According to Payne, if black soldiers frequented a beer cellar, then the “fräuleins,” as Payne referred to the barmaids, fraternized with the soldiers while the proprietors informed the white soldiers that the bar is for the use of the black troops. “Conversely, it’s the same with the white soldiers,” Payne said. “Wherever they take over, it’s understood it is their domain and the fräuleins will have nothing to do with the colored GIs.”
If a soldier crossed this informal color line, he would be thrown out of the establishment. For that reason, Payne found tension to be high in Mannheim, where a move was being made to desegregate the night spots. About a dozen black and white soldiers banded together and stopped in at bars normally reserved for one race or the other. “The expected fights didn’t come off,” reported Payne, “but the German proprietors were pretty nervous. Muttered one, ‘Never know how to figure those Americans.’ ”
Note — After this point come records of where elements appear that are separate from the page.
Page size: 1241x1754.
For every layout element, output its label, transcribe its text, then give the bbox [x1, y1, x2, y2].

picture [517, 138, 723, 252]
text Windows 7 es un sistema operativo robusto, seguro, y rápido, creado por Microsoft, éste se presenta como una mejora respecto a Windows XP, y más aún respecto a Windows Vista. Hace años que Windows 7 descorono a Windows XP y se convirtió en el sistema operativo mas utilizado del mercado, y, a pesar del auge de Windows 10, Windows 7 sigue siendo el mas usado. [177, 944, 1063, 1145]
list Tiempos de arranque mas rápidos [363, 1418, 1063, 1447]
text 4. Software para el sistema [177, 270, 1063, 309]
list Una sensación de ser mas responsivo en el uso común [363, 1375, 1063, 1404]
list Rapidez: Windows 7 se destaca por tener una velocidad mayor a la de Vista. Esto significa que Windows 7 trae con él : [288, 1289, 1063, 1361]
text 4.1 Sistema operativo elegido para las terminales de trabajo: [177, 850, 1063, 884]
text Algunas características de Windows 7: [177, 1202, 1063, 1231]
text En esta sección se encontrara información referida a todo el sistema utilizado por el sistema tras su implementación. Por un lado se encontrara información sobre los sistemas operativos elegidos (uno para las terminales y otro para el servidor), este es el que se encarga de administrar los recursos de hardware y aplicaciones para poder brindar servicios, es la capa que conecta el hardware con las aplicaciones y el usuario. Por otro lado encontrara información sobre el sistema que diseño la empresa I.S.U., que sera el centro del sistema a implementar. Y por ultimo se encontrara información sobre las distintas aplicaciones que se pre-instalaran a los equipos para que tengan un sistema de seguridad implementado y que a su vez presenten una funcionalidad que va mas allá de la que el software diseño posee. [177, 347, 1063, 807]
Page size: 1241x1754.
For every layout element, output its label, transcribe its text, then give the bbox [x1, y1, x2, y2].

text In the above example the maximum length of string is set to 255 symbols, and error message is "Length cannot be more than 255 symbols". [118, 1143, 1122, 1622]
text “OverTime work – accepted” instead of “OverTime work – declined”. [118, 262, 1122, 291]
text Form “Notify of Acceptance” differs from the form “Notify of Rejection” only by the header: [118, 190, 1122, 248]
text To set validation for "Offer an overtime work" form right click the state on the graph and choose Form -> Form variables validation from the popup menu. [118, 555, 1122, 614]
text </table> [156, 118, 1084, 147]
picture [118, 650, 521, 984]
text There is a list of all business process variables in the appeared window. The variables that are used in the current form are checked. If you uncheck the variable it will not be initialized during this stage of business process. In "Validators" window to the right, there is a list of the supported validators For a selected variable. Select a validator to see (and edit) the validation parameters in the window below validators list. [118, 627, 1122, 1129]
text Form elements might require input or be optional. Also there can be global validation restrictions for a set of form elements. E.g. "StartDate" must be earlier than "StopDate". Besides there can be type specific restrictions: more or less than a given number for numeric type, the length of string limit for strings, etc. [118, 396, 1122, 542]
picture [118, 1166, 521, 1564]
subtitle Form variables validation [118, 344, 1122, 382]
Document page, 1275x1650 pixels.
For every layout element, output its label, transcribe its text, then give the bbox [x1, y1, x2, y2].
Her reporting also included accounts of life for the African American wives. “A Negro woman is a great object of curiosity,” Payne wrote. “Negro men, whether in uniform or in civvies, seem to be accepted as a matter of course, but when a lady of color appears, it causes a great deal of elbow nudging, stares and excited conversation. Some are amused and snicker behind their hands. Others sit or stand and fasten their eyes on you in a marathon look with the same fascination of a strange species of fowl or animal.”
One wife so hated this treatment that she sent her husband out to do the shopping. And then there was the petite brown-skinned wife of a sergeant that Payne encountered. When she would overhear the word schwarz, she would turn around and sweetly say, “Guten Tag, mein lieben dumkopfs” (“How do you do, my dear stupid ones”). But Payne insisted it was not German hostility, rather the national character of bluntness. “The Auslanders,” said Payne, “have neither the finesse of the French nor the polite continental dignity of the Swiss.” In fact, one black woman told Payne she encountered more genuine hostility and whispering from Southern American whites than among the Germans.
In the late afternoon of May 23, the Pan American Super 6 Clipper carrying Payne touched down at Chicago’s Midway Airport. Clad in a polka-dotted dress and a white hat, and wearing round dark sunglasses, she paused at the base of the stairs to be photographed, flanked by two stewardesses. ETHEL PAYNE BACK AND GLAD OF IT, heralded the Defender.